A faithful copy of every entry, with the pictures removed, is what is needed here.

Saved entries
....

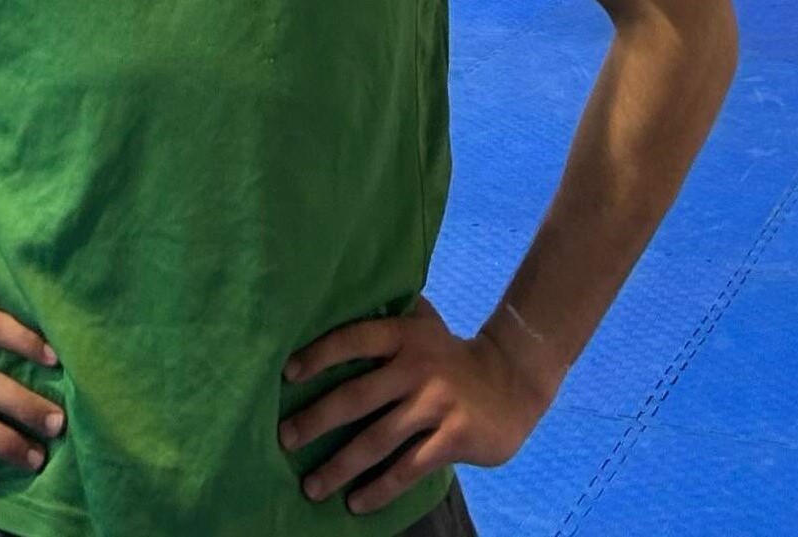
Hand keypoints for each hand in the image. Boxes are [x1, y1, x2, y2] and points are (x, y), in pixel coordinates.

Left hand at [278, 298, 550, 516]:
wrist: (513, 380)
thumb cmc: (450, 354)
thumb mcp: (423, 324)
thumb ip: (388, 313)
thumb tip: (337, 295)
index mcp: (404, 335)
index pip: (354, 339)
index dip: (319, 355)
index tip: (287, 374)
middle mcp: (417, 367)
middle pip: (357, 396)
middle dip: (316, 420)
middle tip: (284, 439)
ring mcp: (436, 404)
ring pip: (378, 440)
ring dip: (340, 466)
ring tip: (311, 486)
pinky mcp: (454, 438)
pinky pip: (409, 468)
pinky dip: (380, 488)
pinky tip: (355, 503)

....

Response area.
Hand keypoints for each hand in the image. Boxes are [x1, y1, x2, y2] and points are (x, y), in pixel coordinates.

Left hand at [278, 298, 550, 516]:
wrist: (513, 380)
thumb cmc: (450, 354)
thumb mcp: (423, 324)
thumb ip: (388, 313)
thumb tip: (337, 295)
index mcp: (404, 335)
index pip: (354, 339)
index dip: (319, 355)
index tip: (287, 374)
middle mcp: (417, 367)
middle pip: (357, 396)
middle dip: (316, 420)
middle tip: (284, 439)
ring mcp: (436, 404)
ring pip: (378, 440)
ring dip: (340, 466)
ring tip: (311, 486)
pinky mcp: (454, 438)
pinky pip: (409, 468)
pinky dip: (380, 488)
pinky tip: (355, 503)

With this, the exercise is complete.